## [Input]

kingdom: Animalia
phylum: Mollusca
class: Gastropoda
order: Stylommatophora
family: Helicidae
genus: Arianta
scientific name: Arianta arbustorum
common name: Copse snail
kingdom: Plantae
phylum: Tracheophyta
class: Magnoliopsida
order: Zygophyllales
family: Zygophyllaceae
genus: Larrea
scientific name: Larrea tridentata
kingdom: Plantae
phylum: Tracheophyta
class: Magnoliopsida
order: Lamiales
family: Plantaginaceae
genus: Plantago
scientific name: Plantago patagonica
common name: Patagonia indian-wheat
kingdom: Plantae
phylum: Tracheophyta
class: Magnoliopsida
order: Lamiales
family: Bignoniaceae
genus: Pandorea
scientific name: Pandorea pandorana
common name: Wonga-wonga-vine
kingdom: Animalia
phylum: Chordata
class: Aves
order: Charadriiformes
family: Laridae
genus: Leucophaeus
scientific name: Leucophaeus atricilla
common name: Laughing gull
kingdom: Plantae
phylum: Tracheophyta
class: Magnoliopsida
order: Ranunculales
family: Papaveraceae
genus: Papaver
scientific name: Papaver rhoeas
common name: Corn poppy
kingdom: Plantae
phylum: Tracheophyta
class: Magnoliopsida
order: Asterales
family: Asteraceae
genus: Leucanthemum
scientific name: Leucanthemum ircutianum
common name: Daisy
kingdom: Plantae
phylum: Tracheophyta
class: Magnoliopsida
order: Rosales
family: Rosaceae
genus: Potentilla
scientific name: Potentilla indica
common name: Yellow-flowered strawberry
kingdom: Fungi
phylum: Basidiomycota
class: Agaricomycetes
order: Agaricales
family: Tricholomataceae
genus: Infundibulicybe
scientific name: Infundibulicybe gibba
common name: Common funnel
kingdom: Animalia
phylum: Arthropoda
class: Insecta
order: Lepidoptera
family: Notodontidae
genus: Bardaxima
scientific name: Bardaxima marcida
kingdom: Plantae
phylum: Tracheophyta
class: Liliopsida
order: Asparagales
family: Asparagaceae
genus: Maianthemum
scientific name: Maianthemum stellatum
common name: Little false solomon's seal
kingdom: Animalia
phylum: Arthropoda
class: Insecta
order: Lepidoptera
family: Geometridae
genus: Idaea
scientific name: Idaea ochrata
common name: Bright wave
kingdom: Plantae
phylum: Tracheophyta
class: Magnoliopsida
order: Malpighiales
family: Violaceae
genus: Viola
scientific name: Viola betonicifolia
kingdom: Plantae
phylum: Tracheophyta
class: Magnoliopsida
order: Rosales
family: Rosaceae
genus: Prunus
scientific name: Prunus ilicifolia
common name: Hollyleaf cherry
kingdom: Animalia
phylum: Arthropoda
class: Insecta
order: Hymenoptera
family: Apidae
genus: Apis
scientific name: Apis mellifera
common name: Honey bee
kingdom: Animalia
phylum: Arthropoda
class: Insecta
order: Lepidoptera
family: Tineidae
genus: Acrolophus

## [Do this]
Number every line of the material above as a list, one entry per line, with any blank lines left out.

## [Exercise solution]
1. kingdom: Animalia
2. phylum: Mollusca
3. class: Gastropoda
4. order: Stylommatophora
5. family: Helicidae
6. genus: Arianta
7. scientific name: Arianta arbustorum
8. common name: Copse snail
9. kingdom: Plantae
10. phylum: Tracheophyta
11. class: Magnoliopsida
12. order: Zygophyllales
13. family: Zygophyllaceae
14. genus: Larrea
15. scientific name: Larrea tridentata
16. kingdom: Plantae
17. phylum: Tracheophyta
18. class: Magnoliopsida
19. order: Lamiales
20. family: Plantaginaceae
21. genus: Plantago
22. scientific name: Plantago patagonica
23. common name: Patagonia indian-wheat
24. kingdom: Plantae
25. phylum: Tracheophyta
26. class: Magnoliopsida
27. order: Lamiales
28. family: Bignoniaceae
29. genus: Pandorea
30. scientific name: Pandorea pandorana
31. common name: Wonga-wonga-vine
32. kingdom: Animalia
33. phylum: Chordata
34. class: Aves
35. order: Charadriiformes
36. family: Laridae
37. genus: Leucophaeus
38. scientific name: Leucophaeus atricilla
39. common name: Laughing gull
40. kingdom: Plantae
41. phylum: Tracheophyta
42. class: Magnoliopsida
43. order: Ranunculales
44. family: Papaveraceae
45. genus: Papaver
46. scientific name: Papaver rhoeas
47. common name: Corn poppy
48. kingdom: Plantae
49. phylum: Tracheophyta
50. class: Magnoliopsida
51. order: Asterales
52. family: Asteraceae
53. genus: Leucanthemum
54. scientific name: Leucanthemum ircutianum
55. common name: Daisy
56. kingdom: Plantae
57. phylum: Tracheophyta
58. class: Magnoliopsida
59. order: Rosales
60. family: Rosaceae
61. genus: Potentilla
62. scientific name: Potentilla indica
63. common name: Yellow-flowered strawberry
64. kingdom: Fungi
65. phylum: Basidiomycota
66. class: Agaricomycetes
67. order: Agaricales
68. family: Tricholomataceae
69. genus: Infundibulicybe
70. scientific name: Infundibulicybe gibba
71. common name: Common funnel
72. kingdom: Animalia
73. phylum: Arthropoda
74. class: Insecta
75. order: Lepidoptera
76. family: Notodontidae
77. genus: Bardaxima
78. scientific name: Bardaxima marcida
79. kingdom: Plantae
80. phylum: Tracheophyta
81. class: Liliopsida
82. order: Asparagales
83. family: Asparagaceae
84. genus: Maianthemum
85. scientific name: Maianthemum stellatum
86. common name: Little false solomon's seal
87. kingdom: Animalia
88. phylum: Arthropoda
89. class: Insecta
90. order: Lepidoptera
91. family: Geometridae
92. genus: Idaea
93. scientific name: Idaea ochrata
94. common name: Bright wave
95. kingdom: Plantae
96. phylum: Tracheophyta
97. class: Magnoliopsida
98. order: Malpighiales
99. family: Violaceae
100. genus: Viola
101. scientific name: Viola betonicifolia
102. kingdom: Plantae
103. phylum: Tracheophyta
104. class: Magnoliopsida
105. order: Rosales
106. family: Rosaceae
107. genus: Prunus
108. scientific name: Prunus ilicifolia
109. common name: Hollyleaf cherry
110. kingdom: Animalia
111. phylum: Arthropoda
112. class: Insecta
113. order: Hymenoptera
114. family: Apidae
115. genus: Apis
116. scientific name: Apis mellifera
117. common name: Honey bee
118. kingdom: Animalia
119. phylum: Arthropoda
120. class: Insecta
121. order: Lepidoptera
122. family: Tineidae
123. genus: Acrolophus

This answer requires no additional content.